> [What is expected]: In the entries below, count each line holding the word "linecap". Answer with the total alone.

Dataset entries:

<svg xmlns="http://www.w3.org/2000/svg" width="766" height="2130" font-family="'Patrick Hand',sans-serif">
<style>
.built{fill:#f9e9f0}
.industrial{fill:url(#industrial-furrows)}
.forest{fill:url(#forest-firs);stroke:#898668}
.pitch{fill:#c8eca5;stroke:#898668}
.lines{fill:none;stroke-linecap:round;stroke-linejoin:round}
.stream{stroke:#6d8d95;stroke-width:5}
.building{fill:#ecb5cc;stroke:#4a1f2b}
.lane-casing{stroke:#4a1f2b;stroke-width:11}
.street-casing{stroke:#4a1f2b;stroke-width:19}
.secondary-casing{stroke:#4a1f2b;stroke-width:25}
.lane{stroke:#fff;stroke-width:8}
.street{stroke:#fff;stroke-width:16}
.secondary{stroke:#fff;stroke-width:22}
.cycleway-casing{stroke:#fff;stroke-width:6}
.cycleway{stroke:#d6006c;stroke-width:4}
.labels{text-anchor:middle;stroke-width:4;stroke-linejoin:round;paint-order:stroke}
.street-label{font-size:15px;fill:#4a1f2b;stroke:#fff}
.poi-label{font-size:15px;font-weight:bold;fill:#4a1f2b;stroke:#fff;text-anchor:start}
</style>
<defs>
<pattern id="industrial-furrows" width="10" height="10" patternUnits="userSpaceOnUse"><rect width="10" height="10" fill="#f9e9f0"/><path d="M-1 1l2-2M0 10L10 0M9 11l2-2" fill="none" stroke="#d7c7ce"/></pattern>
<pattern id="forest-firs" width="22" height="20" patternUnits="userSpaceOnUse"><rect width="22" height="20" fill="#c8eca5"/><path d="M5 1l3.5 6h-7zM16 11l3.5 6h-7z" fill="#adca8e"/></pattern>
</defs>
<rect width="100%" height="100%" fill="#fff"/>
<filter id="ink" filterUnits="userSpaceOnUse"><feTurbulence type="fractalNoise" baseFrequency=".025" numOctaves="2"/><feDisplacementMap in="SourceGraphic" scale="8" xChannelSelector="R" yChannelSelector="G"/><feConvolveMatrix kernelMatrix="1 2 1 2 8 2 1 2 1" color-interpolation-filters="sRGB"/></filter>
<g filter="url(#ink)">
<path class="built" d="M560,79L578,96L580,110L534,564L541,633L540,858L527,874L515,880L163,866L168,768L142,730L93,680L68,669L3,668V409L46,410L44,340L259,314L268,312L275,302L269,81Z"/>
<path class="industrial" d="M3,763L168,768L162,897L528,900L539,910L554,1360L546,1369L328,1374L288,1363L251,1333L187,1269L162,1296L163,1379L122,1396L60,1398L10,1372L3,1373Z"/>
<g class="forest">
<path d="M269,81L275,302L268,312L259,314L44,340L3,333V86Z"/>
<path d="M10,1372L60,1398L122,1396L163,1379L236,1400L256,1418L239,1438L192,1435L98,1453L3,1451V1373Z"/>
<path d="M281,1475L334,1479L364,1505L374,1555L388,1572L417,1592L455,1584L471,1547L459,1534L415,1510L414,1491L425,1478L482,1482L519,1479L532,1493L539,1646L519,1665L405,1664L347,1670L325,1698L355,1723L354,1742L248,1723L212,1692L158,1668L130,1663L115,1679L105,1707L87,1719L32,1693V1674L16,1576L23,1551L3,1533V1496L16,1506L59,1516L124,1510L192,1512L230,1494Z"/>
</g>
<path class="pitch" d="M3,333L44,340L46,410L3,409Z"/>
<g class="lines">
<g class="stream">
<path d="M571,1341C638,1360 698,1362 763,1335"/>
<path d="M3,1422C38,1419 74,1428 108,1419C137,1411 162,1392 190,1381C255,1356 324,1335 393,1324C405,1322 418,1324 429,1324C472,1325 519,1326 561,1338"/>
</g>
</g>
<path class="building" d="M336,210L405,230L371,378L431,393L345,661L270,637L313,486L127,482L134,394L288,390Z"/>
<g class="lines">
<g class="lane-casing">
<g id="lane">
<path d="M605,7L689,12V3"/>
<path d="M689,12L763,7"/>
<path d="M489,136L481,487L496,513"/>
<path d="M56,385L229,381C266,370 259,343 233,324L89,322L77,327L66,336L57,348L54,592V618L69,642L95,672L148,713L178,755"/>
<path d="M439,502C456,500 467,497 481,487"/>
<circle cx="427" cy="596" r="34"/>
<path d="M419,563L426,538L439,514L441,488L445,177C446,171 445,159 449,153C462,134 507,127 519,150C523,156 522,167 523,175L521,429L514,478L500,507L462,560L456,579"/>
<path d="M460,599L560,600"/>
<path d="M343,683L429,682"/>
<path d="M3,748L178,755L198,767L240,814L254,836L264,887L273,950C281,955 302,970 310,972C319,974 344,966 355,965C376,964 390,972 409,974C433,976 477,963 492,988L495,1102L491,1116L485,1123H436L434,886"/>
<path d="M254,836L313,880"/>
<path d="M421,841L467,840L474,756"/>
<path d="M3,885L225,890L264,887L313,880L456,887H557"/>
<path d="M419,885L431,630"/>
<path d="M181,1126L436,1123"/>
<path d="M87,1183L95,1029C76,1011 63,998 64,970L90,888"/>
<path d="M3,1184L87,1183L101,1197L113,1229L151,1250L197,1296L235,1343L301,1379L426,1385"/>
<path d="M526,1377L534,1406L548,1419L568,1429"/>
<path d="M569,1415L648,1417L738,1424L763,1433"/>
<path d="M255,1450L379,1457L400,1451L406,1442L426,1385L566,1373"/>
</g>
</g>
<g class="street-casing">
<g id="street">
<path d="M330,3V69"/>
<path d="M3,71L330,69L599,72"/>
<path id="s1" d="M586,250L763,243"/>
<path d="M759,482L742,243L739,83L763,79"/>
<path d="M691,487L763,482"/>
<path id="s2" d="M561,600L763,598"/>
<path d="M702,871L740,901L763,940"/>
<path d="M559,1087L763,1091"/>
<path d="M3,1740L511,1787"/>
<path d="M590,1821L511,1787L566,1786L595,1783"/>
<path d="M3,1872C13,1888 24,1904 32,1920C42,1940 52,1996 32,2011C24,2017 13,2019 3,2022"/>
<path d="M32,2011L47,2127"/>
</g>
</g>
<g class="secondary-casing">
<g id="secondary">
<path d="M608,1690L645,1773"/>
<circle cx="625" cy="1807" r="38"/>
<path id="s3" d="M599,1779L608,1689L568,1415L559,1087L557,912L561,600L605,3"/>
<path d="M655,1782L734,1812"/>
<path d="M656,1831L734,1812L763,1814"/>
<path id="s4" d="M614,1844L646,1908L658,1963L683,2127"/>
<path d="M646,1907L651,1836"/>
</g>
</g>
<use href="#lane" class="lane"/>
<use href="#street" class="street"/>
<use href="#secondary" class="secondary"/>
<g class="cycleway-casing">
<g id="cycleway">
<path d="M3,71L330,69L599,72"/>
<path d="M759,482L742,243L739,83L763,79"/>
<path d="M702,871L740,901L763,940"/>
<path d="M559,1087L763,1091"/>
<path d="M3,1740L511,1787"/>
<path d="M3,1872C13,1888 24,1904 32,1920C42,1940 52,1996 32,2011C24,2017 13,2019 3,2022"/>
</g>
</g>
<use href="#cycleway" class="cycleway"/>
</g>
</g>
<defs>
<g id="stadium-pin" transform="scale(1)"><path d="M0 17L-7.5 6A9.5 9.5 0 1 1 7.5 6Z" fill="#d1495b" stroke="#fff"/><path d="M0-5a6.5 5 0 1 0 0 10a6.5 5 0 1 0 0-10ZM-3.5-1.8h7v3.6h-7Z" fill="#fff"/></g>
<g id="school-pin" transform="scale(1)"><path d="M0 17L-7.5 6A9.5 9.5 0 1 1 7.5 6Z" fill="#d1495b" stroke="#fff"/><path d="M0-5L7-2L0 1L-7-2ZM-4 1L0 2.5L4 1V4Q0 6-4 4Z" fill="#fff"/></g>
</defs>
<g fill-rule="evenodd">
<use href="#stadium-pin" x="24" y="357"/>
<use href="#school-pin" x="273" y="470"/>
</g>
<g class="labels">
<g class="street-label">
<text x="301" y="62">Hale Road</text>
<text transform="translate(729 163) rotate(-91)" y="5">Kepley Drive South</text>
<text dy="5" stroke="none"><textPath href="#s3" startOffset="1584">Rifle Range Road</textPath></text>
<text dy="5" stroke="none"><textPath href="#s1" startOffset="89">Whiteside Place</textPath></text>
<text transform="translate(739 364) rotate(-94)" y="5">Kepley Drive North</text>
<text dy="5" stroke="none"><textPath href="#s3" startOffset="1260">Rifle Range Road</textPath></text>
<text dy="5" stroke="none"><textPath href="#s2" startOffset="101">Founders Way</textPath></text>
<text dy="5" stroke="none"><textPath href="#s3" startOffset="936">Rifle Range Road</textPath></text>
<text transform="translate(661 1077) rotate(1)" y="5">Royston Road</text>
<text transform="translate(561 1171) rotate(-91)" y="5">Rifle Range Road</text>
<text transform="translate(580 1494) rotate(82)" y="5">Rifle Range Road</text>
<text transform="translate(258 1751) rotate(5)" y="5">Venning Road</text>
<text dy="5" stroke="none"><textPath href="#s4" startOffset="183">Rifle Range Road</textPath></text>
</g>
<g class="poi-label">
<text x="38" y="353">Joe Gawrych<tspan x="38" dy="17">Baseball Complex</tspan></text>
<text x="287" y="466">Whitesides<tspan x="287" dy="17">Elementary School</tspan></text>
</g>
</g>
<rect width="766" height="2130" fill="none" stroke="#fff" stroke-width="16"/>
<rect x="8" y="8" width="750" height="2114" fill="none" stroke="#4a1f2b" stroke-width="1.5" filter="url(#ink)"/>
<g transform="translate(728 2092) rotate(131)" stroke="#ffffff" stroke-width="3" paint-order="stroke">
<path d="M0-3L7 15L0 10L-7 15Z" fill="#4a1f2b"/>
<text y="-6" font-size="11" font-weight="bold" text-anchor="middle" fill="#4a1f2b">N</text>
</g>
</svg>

==

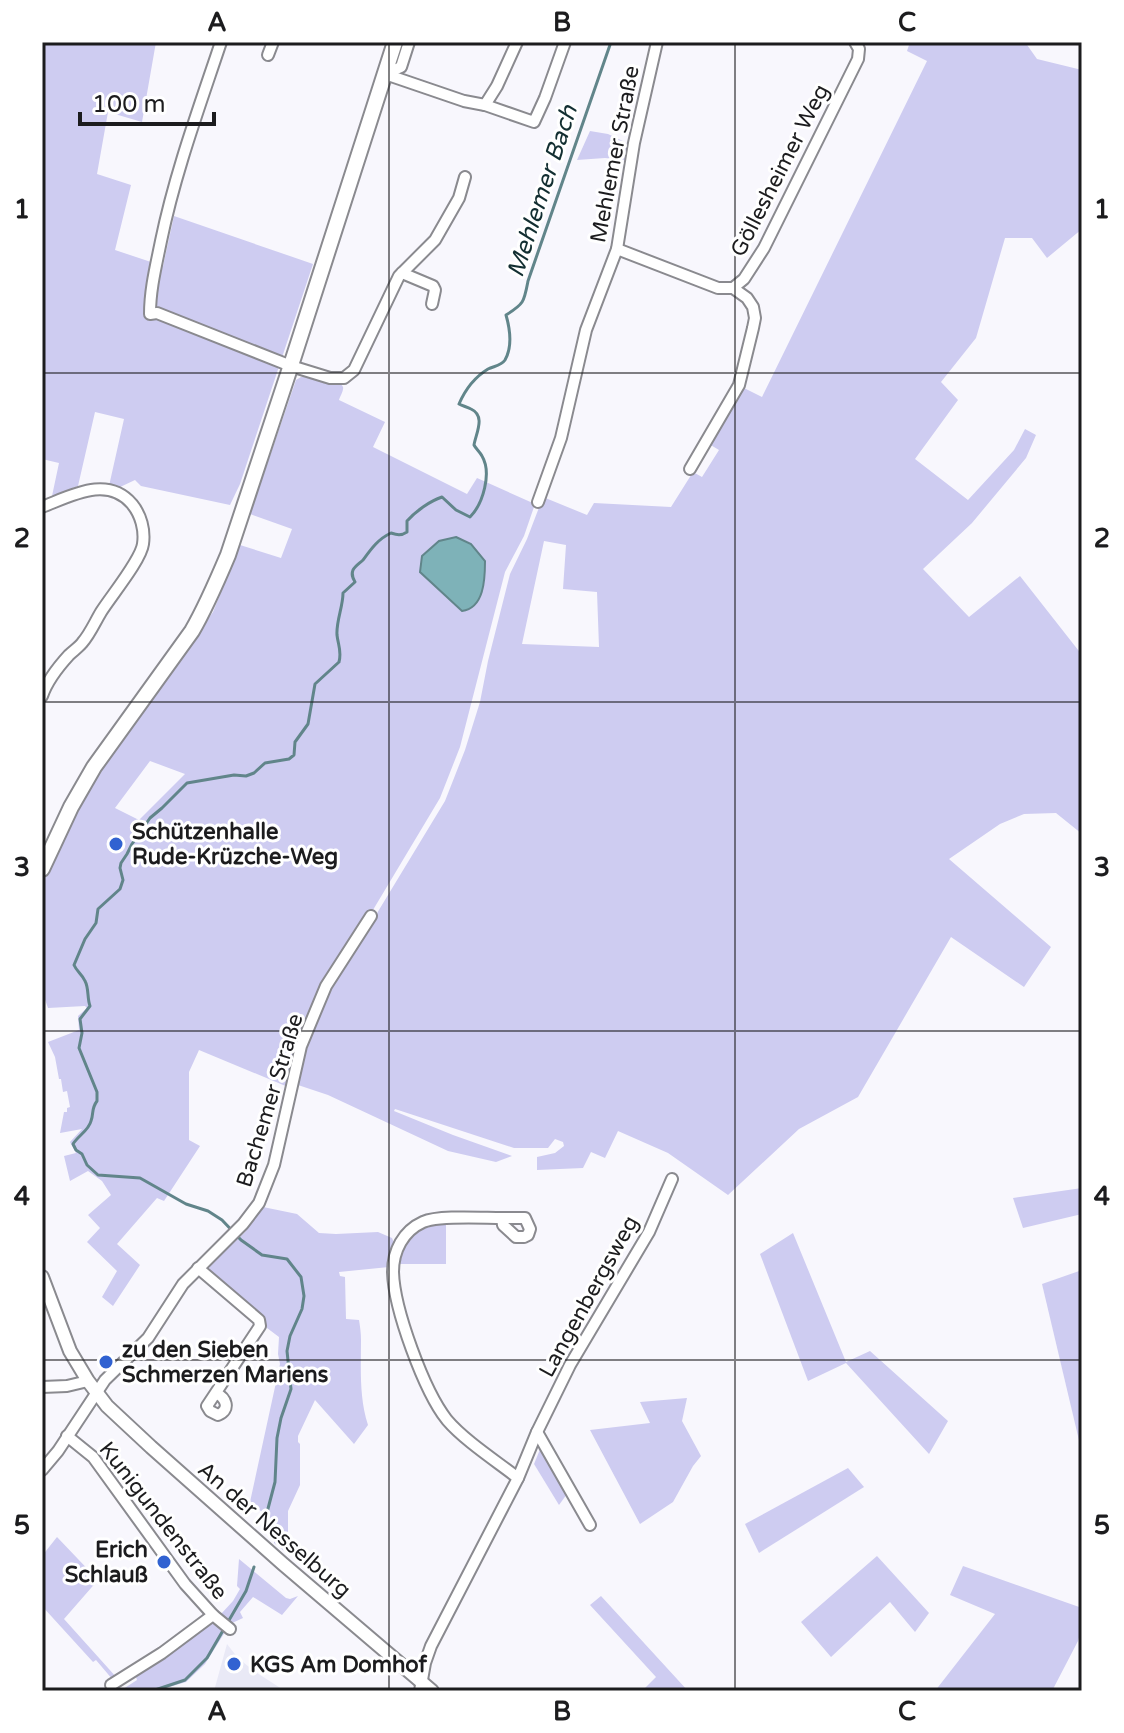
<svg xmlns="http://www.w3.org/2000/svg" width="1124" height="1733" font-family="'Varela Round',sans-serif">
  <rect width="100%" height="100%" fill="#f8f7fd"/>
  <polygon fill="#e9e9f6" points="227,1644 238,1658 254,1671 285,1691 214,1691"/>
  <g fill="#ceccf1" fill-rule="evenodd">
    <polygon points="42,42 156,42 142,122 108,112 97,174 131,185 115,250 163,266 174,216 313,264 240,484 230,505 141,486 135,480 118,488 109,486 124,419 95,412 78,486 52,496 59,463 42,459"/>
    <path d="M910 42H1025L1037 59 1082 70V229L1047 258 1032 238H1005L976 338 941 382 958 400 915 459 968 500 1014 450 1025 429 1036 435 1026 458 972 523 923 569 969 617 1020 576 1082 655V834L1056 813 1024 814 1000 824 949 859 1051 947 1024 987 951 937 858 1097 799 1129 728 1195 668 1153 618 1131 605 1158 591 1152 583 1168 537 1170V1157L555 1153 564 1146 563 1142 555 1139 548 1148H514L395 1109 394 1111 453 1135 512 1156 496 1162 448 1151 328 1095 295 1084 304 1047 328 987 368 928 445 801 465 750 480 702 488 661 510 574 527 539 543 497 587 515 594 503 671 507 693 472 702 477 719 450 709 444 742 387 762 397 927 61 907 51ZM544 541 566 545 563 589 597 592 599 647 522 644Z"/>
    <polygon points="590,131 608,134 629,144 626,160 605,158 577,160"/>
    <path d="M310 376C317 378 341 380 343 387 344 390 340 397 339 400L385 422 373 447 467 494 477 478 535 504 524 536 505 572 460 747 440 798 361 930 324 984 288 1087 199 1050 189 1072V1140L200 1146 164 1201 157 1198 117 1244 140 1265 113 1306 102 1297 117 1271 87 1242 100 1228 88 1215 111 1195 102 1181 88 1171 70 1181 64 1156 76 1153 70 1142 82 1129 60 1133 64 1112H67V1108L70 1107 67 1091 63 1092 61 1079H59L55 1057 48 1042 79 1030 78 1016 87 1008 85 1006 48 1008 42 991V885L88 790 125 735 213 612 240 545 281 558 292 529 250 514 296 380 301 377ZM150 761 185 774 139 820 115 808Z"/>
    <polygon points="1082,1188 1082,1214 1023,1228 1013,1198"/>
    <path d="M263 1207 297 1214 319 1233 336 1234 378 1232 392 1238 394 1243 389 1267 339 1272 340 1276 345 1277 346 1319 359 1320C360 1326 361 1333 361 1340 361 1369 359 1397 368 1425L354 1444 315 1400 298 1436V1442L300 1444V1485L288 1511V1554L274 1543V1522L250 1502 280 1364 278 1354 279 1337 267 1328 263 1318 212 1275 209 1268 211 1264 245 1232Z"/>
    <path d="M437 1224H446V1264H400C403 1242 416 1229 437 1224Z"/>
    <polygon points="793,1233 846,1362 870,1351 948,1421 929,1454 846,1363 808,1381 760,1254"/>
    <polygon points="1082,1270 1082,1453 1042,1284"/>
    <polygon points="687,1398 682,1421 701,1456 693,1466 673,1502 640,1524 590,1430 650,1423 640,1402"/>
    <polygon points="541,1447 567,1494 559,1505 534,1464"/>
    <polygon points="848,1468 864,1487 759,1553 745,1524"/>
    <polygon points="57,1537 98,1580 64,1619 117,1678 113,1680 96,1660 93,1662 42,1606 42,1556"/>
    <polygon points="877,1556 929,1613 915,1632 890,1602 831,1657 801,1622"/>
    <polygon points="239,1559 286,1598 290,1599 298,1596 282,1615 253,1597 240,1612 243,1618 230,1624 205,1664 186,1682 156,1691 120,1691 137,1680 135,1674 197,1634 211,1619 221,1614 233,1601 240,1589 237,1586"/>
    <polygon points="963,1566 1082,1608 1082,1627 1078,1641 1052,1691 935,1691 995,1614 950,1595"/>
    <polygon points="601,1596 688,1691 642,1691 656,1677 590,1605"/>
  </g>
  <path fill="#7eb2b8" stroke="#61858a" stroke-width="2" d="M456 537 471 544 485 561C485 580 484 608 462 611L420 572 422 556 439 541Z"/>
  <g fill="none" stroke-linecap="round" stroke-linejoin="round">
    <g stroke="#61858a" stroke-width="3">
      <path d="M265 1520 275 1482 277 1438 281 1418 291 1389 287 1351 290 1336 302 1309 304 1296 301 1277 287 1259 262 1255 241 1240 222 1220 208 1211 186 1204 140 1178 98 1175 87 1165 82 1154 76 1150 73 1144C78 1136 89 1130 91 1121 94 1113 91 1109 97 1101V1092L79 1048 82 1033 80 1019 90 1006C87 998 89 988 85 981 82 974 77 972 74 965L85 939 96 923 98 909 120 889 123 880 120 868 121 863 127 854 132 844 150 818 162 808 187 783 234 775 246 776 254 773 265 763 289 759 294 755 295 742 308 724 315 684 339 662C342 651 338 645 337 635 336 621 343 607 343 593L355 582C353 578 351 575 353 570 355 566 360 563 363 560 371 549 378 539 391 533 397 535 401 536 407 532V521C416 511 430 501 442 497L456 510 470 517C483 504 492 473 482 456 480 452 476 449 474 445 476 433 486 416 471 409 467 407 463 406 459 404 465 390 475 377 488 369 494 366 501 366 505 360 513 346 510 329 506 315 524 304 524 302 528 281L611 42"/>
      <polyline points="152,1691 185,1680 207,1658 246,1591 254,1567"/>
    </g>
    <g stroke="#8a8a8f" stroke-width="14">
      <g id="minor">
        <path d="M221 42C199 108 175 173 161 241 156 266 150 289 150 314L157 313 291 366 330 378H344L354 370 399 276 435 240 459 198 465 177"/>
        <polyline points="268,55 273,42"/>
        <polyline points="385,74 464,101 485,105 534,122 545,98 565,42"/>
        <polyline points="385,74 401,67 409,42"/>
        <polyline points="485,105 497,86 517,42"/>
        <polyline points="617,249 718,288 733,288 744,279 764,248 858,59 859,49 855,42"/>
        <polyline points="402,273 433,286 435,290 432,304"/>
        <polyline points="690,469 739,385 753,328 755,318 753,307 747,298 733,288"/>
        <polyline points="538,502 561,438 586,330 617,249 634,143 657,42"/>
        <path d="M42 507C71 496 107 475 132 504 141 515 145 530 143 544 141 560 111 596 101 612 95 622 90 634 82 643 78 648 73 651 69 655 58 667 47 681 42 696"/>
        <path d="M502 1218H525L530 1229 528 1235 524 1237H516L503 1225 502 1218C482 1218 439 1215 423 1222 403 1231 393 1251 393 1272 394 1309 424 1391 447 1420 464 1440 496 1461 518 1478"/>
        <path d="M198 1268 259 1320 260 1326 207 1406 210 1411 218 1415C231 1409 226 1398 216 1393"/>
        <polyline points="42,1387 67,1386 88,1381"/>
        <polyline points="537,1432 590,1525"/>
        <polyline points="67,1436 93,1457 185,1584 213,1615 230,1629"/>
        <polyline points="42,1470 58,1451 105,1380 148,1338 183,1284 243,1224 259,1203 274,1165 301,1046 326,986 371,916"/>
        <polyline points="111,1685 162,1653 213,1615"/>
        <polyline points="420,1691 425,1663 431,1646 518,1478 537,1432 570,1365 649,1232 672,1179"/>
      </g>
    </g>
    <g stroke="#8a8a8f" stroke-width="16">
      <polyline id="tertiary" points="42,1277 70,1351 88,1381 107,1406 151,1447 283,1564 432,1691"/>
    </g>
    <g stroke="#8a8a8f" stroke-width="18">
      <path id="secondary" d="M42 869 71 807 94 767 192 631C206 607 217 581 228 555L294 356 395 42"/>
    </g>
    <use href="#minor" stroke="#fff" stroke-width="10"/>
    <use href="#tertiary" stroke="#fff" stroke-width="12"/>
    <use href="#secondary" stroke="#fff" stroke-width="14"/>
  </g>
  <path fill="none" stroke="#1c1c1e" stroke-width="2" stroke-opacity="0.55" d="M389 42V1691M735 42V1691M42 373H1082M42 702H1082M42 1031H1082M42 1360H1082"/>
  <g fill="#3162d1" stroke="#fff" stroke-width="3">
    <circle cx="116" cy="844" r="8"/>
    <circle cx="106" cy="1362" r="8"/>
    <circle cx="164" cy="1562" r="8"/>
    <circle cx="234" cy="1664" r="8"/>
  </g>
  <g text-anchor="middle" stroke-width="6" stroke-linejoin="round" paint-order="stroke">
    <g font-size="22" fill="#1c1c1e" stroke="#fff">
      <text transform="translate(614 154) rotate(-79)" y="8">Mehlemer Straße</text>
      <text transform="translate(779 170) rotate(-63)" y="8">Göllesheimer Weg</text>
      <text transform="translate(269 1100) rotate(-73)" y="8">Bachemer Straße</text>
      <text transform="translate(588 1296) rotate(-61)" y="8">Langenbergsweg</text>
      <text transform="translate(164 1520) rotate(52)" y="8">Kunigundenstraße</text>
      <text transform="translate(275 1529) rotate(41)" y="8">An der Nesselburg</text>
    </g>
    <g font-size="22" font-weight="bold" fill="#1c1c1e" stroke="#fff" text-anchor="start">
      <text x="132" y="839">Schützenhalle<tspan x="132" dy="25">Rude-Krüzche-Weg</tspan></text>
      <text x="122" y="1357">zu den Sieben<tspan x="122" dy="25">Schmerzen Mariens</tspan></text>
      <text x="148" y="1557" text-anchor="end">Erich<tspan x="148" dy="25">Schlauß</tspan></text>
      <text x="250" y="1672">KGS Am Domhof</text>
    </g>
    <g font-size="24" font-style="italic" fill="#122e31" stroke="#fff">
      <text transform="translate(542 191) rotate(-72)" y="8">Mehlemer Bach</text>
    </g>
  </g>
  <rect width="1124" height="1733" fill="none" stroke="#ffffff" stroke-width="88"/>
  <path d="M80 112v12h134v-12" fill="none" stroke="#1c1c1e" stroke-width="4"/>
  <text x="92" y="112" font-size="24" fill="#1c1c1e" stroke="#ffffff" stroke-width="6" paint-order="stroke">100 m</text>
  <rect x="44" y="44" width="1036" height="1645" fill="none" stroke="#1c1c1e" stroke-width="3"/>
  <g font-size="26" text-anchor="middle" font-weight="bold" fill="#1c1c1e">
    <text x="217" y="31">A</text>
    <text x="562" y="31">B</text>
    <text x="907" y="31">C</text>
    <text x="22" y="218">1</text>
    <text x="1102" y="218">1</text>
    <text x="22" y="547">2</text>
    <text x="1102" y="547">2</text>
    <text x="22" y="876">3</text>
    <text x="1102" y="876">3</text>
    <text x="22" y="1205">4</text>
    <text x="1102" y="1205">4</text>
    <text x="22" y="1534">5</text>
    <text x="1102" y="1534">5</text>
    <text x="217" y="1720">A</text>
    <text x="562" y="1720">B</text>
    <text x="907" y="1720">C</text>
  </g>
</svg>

> [Result for this task]: 2